Cette concurrence, et les doutes entourant "Hordes Of Chaos", semblent avoir boosté Kreator qui, pour ce 13ème album, se réveille enfin de sa torpeur. Le groupe a enfin osé modifier sa formule, revenant à des choses plus mélodiques et abordables, nous renvoyant un peu à l'époque du décrié "Endorama", et saupoudrant son thrash originel d'une pincée de death mélodique, pas si loin d'un Arch Enemy. Le résultat est brillant : en 9 titres et 46 minutes Kreator remet les choses en place et repart à la conquête de son trône. Certains puristes du thrash risquent de hurler, mais la qualité des chansons fait oublier ce genre de critiques très rapidement.
Il y a de tout au programme de ce disque très varié, sans temps morts ni remplissages. On y retrouve bien evidemment du thrash qui déboite avec "Phantom Antichrist", "Civilisation Collapse" et "Death To The World", titres redoutables parfaitement interprétés et idéaux pour se déboiter le cou lors des concerts. Petrozza hurle comme si sa vie en dépendait sur chaque refrain tandis que ses compères balancent riffs et soli redoutables de puissance, sans jamais tomber dans le côté bruitiste récent, avec cette petite touche mélodique qui fait la différence.
Cohabitent avec ces titres des chansons plus recherchées. "From Flood Into Fire" surprend avec son introduction mélodique que ne renierait pas la scène de Göteborg, son refrain accrocheur et épique et surtout un break chanté en clair et acoustique qui lui donne une belle force émotionnelle. Avec "Your Heaven, My Hell", Kreator s'amuse à retrouver en grande partie le son de "Outcast" et de "Endorama" avec cette superbe première partie en chant clair très mélodique. Le combo lâche les chevaux dans la deuxième partie mais garde cette force émotionnelle et mélodique qui fait la différence. "Until Our Paths Cross Again" conclut l'album en beauté avec un ton plus recherché qui renvoie à la fois au son des années 90 et à la recherche musicale d'un Iron Maiden, laissant une grande place aux mélodies de guitare et mettant à l'honneur un superbe refrain. Enfin on a du très bon avec "United In Hate" et "The Few, The Proud, The Broken" qui mélangent parfaitement les deux facettes mélodiques et thrash. La première par une introduction douce et prenante, la seconde par des breaks apaisants et des passages de guitares plus heavy mélodique que thrash, les deux titres gardant de plus des passages ultras violents ne faisant pas de quartiers.
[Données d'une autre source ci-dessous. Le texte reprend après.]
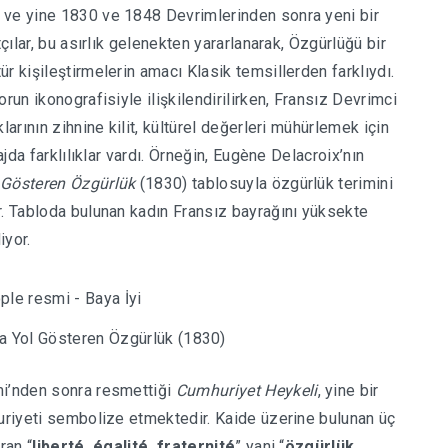
 ve yine 1830 ve 1848 Devrimlerinden sonra yeni bir
çılar, bu asırlık gelenekten yararlanarak, Özgürlüğü bir
r kişileştirmelerin amacı Klasik temsillerden farklıydı.
run ikonografisiyle ilişkilendirilirken, Fransız Devrimci
klarının zihnine kilit, kültürel değerleri mühürlemek için
jda farklılıklar vardı.
Örneğin, Eugène Delacroix’nın
 Gösteren Özgürlük
(1830) tablosuyla özgürlük terimini
r. Tabloda bulunan kadın Fransız bayrağını yüksekte
diyor.
a Yol Gösteren Özgürlük (1830)
mi’nden sonra resmettiği
Cumhuriyet Heykeli
, yine bir
huriyeti sembolize etmektedir. Kaide üzerine bulunan üç
ran “
liberté, égalité, fraternité
” yani “
özgürlük,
Véritable concentré de puissance utilisée intelligemment et de mélodies particulièrement mises à l'honneur, "Phantom Antichrist" est un grand disque qui se place au panthéon du genre. En sachant utiliser à son avantage les aspects mélodiques de ses compositions, Kreator frappe un grand coup, revient au sommet de son art et reprend une grande longueur d'avance dans ce thrash mélodique qu'il maitrise si bien.